So when Paul asked whether they celebrated the Feast of Seven Fishes in Italy, she looked at him, incredulou­s, and answered in dialect. (My English translatio­n doesn’t do justice to her poetry.) “Seven fishes? What seven fishes?! When times were good, we had maybe one fish. And for that one fish, we were grateful to God.” If you asked her more about it, she would just say, in a high voice (again, my translatio­n): “Ooooh! You don’t know what things I’ve seen,” and then raise her hand up in the air with an Italian hand expression that I always interprete­d as “enough of this talk.”

I remember giving Auntie Sis a hard time one year for not having seven fishes (I counted six), and she pinched me and whispered to “sta zito” (keep quiet!) and laughed.

Wikipedia says that the idea of eating fish on the night before Christmas is a Roman Catholic tradition of avoiding meat on the eve of a feast day, or holy day. Apparently that got codified in America, where people had a greater abundance of, well, everything, into seven fishes. (Seven sacraments? Seven hills of Rome? Who really cares?)

☆ ☆ ☆

■ Apply what you read:
(a) Answer from the Feast of Seven Fishes excerpt:
(i) How many fishes did the writer count the year of teasing Auntie Sis?
(ii) What does "sta zito" mean, as the text translates it?
(iii) What tradition does Wikipedia name as the origin of eating fish on the night before Christmas?
(b) Please write what comes next in the Feast of Seven Fishes excerpt, beginning after its final sentence.
The material is from another source and has no connection to the Feast of Seven Fishes excerpt.

■ Given information:
☆ ☆ ☆

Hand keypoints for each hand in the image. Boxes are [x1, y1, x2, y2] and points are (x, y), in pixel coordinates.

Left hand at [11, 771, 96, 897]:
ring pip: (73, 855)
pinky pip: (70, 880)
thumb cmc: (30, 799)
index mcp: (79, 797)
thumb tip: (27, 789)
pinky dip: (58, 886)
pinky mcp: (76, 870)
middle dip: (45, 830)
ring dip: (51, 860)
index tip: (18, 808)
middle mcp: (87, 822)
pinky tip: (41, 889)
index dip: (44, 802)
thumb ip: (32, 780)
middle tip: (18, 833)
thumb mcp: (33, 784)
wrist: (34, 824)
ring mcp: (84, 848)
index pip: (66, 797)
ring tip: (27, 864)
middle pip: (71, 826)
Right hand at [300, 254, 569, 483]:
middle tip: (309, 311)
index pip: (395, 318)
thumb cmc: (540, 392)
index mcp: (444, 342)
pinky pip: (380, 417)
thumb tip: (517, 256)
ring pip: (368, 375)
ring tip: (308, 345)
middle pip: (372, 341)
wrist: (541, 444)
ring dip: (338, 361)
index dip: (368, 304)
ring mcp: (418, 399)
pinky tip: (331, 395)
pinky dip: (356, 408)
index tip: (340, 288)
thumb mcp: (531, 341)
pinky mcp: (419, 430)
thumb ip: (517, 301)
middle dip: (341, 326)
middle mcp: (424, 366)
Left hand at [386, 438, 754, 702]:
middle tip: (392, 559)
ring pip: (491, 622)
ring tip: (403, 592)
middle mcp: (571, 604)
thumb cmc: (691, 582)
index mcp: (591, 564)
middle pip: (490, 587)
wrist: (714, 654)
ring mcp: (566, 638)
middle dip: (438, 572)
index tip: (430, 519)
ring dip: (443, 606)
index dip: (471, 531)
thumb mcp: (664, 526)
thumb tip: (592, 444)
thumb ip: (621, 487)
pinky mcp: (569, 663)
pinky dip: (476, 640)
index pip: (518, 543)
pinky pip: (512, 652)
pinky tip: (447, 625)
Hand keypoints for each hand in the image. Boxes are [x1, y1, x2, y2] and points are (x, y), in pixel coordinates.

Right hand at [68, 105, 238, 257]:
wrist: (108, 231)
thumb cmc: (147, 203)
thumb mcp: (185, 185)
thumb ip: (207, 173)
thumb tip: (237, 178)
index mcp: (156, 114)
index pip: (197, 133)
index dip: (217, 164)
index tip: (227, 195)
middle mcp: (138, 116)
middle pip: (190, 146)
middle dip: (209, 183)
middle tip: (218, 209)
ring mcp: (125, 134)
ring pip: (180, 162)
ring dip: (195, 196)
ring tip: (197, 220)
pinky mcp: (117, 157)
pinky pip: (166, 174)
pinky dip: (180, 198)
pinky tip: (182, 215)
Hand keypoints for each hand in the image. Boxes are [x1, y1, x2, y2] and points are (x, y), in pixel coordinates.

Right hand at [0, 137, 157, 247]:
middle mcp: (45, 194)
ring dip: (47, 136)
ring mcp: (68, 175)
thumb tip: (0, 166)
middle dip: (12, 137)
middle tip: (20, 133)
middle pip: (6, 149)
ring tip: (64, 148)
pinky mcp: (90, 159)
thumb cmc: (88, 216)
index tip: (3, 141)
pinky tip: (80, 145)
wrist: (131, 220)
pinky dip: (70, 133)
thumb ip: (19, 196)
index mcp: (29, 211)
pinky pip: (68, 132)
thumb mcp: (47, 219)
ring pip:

☆ ☆ ☆

■ Results for each task:
(a)
(i) Six.
(ii) Keep quiet.
(iii) The Roman Catholic tradition of avoiding meat on the eve of a feast day, or holy day.

(b)
I’ve been luckier than I deserve for all of my life. Like most of the people I know, I have never had the hardship of trying to feed a family during a war, of hiding from marauding soldiers of an occupying army or an oppressive regime. I have never known poverty. I have always been surrounded by people I love and who love me. I think about what it would be like to live in Iran or in Eastern Ukraine or Mali or Haiti or Yemen. Or even what it would be like to be poor and alone in New London.

My Grandma is gone now. But at Auntie Sis’s house this year, I will think of her on her birthday and remember what she said: “We had maybe one fish, and for that one fish, we gave thanks to God.” Happy holidays.